De oorsprong van de luidklok

De komst van de luidklok
Honderden jaren voor de Christelijke jaartelling kwamen er in het Midden-Oosten en China al klokvormige, vaak gesmede voorwerpen voor. In het Oude Testament bijvoorbeeld wordt gesproken over belletjes die de priesters aan de zoom van hun gewaden droegen. In Nederland kwam de luidklok als kerkelijk signaalinstrument tegelijk met de komst van het Christendom. Een luidklok was toen slechts een klokvormig voorwerp dat geluid kon voortbrengen.

Grote gegoten luidklokken
Gegoten klokken van een behoorlijke omvang zijn sinds de 10e eeuw bekend. Gegoten klokken uit de 11e en 12e eeuw hadden soms al een gewicht van 1000 – 4000 kg. Hiervan zijn zelfs nu nog enkele klokken in gebruik. In die tijd had de klok overigens meer de vorm van een bijenkorf. Omstreeks de 12e eeuw veranderde deze vorm naar een punthoed-model.

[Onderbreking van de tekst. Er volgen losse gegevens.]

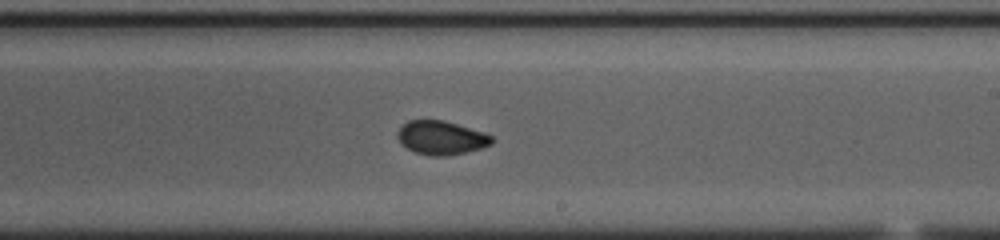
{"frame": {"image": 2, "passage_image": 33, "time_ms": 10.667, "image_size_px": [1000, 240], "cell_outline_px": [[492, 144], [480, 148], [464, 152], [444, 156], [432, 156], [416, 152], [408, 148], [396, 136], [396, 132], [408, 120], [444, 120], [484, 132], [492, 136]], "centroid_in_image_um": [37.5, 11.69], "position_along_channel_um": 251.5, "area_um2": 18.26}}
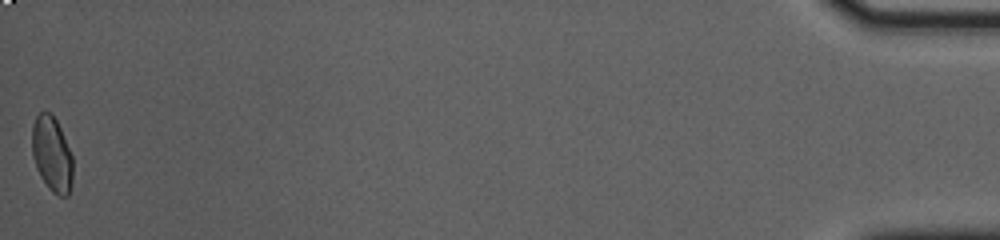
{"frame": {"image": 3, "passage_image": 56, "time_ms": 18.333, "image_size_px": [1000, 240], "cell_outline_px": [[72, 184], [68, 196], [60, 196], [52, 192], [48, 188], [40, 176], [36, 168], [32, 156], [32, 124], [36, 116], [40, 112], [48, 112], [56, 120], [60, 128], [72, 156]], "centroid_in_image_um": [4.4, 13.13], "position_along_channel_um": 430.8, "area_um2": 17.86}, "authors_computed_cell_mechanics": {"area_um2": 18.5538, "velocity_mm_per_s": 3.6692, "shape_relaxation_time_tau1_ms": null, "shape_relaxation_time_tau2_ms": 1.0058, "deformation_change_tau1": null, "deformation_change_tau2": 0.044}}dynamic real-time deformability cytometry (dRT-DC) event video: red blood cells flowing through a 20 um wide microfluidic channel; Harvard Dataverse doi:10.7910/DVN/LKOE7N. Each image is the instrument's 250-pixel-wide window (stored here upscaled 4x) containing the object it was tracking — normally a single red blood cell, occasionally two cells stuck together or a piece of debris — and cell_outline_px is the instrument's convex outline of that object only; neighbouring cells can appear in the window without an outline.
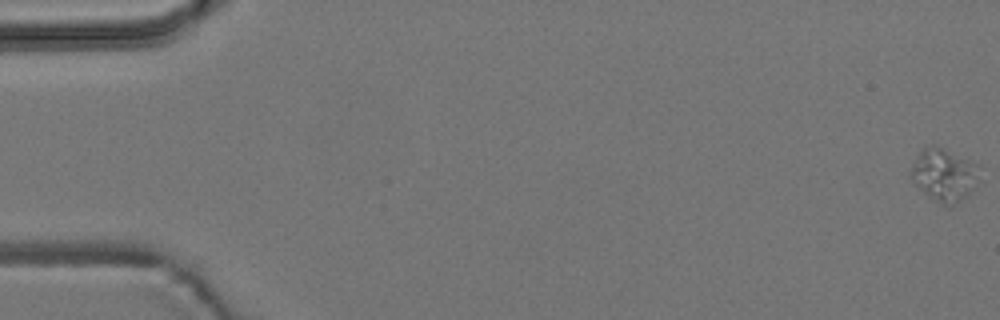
{"species": "common noctule bat (a hibernating species)", "species_latin": "Nyctalus noctula", "temperature_condition": "room temperature", "stored_images_in_passage": 6, "camera_frame_rate_fps": 3000, "um_per_image_px": 0.085, "animal": {"sex": "male", "body_mass_g": 19.2, "forearm_length_mm": 51.8}, "frame": {"image": 1, "passage_image": 1, "time_ms": 0.0, "image_size_px": [1000, 320], "cell_outline_px": [[980, 180], [964, 196], [956, 200], [944, 204], [936, 200], [924, 192], [908, 176], [908, 172], [912, 164], [920, 152], [924, 148], [932, 144], [936, 144], [980, 164]], "centroid_in_image_um": [80.25, 14.76], "position_along_channel_um": 4.8, "area_um2": 20.75}}
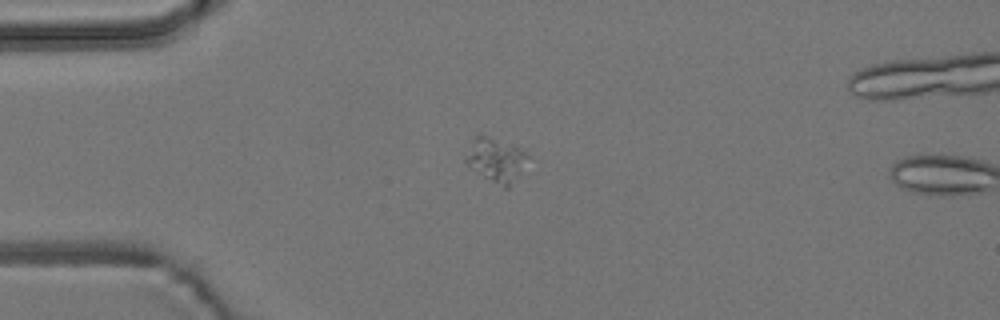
{"frame": {"image": 2, "passage_image": 5, "time_ms": 4.667, "image_size_px": [1000, 320], "cell_outline_px": [[532, 156], [508, 188], [504, 188], [468, 168], [464, 160], [476, 136], [484, 136], [520, 148]], "centroid_in_image_um": [42.18, 13.63], "position_along_channel_um": 42.8, "area_um2": 15.49}}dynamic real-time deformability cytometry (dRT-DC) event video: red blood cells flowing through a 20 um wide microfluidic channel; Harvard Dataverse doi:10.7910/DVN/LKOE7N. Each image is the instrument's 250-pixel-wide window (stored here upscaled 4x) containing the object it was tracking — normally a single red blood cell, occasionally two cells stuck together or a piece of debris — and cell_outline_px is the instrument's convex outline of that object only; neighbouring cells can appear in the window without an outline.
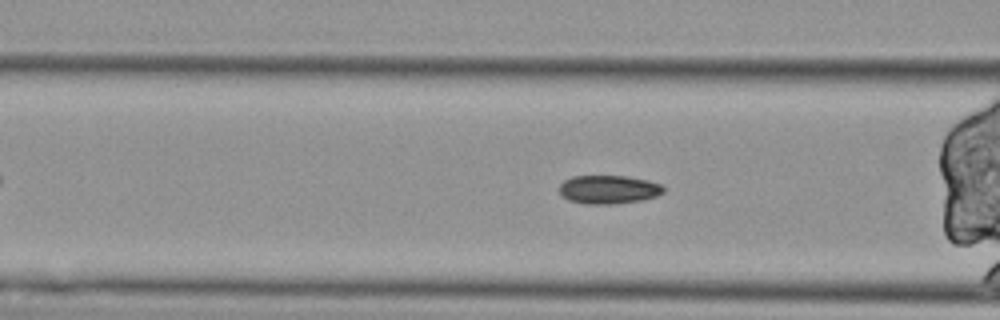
{"species": "Egyptian fruit bat (a non-hibernating species)", "species_latin": "Rousettus aegyptiacus", "temperature_condition": "cold", "stored_images_in_passage": 52, "camera_frame_rate_fps": 3000, "um_per_image_px": 0.085, "animal": {"sex": "female"}, "frame": {"image": 1, "passage_image": 20, "time_ms": 6.333, "image_size_px": [1000, 320], "cell_outline_px": [[664, 192], [656, 196], [644, 200], [612, 204], [588, 204], [568, 200], [560, 196], [560, 184], [564, 180], [572, 176], [624, 176], [648, 180], [660, 184], [664, 188]], "centroid_in_image_um": [51.71, 16.11], "position_along_channel_um": 114.9, "area_um2": 17.4}}
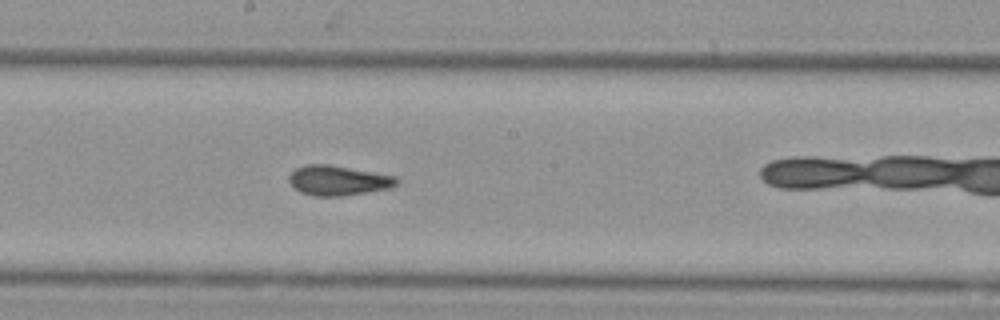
{"frame": {"image": 2, "passage_image": 29, "time_ms": 9.333, "image_size_px": [1000, 320], "cell_outline_px": [[400, 184], [392, 188], [344, 196], [312, 196], [300, 192], [292, 188], [288, 180], [288, 176], [296, 168], [304, 164], [328, 164], [396, 176], [400, 180]], "centroid_in_image_um": [28.75, 15.35], "position_along_channel_um": 219.5, "area_um2": 19.13}}
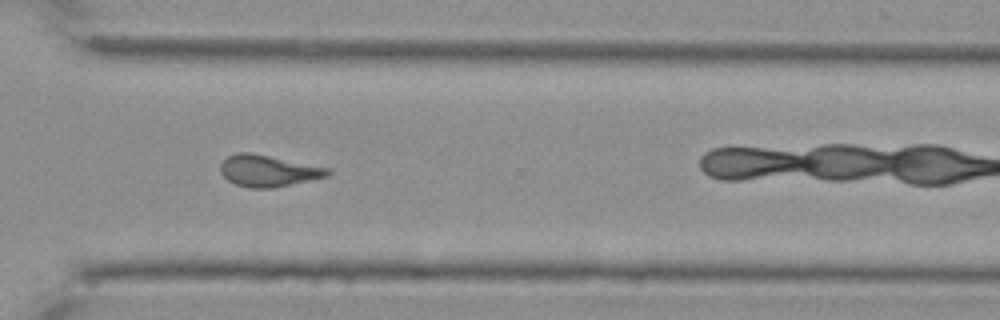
{"frame": {"image": 3, "passage_image": 40, "time_ms": 13.0, "image_size_px": [1000, 320], "cell_outline_px": [[332, 172], [328, 176], [292, 184], [272, 188], [248, 188], [236, 184], [228, 180], [220, 172], [220, 164], [228, 156], [236, 152], [248, 152], [332, 168]], "centroid_in_image_um": [22.81, 14.52], "position_along_channel_um": 347.8, "area_um2": 19.71}}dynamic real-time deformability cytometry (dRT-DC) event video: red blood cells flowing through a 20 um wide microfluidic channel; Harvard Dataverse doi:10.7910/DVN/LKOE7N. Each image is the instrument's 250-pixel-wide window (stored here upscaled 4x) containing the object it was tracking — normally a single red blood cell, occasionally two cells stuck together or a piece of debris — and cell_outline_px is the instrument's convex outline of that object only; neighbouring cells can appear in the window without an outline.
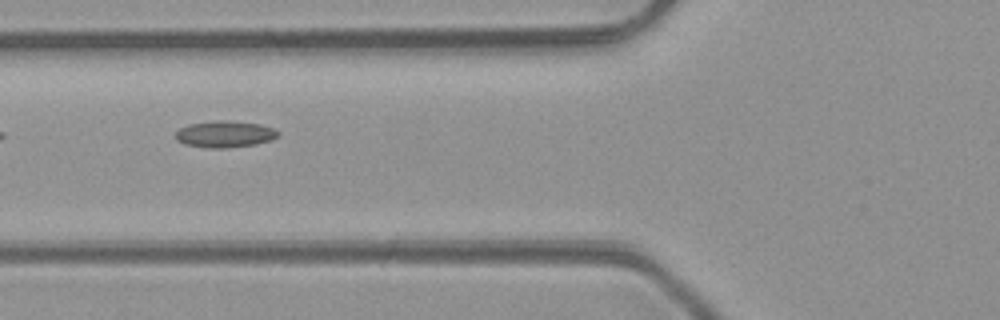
{"species": "common noctule bat (a hibernating species)", "species_latin": "Nyctalus noctula", "temperature_condition": "room temperature", "stored_images_in_passage": 2, "camera_frame_rate_fps": 3000, "um_per_image_px": 0.085, "animal": {"sex": "male", "body_mass_g": 23.1, "forearm_length_mm": 52.7}, "frame": {"image": 1, "passage_image": 2, "time_ms": 1.333, "image_size_px": [1000, 320], "cell_outline_px": [[280, 136], [272, 140], [256, 144], [224, 148], [208, 148], [184, 144], [176, 140], [176, 132], [180, 128], [188, 124], [220, 120], [228, 120], [260, 124], [272, 128], [280, 132]], "centroid_in_image_um": [19.13, 11.4], "position_along_channel_um": 106.7, "area_um2": 15.95}}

Hieruit is uiteindelijk de klok ontstaan zoals wij die nu kennen.

Vreemde klank
Omdat men in die tijd niet goed wist hoe een klok en het wandprofiel er hoorden uit te zien, klinken deze klokken ons nu vreemd in onze verwende oren. Dit probleem beperkte zich echter niet tot de middeleeuwen: ook eeuwen later hadden veel gieters nog steeds moeite om een goed klinkende klok te gieten. Het is te begrijpen dat een klok in die tijd, toen alles nog betrekkelijk stil was en men praktisch alleen de geluiden van de natuur kende, enorm veel geluid maakte. Men geloofde dan ook dat de klok bijzondere krachten had en hagel of onweer kon breken en boze geesten kon verjagen.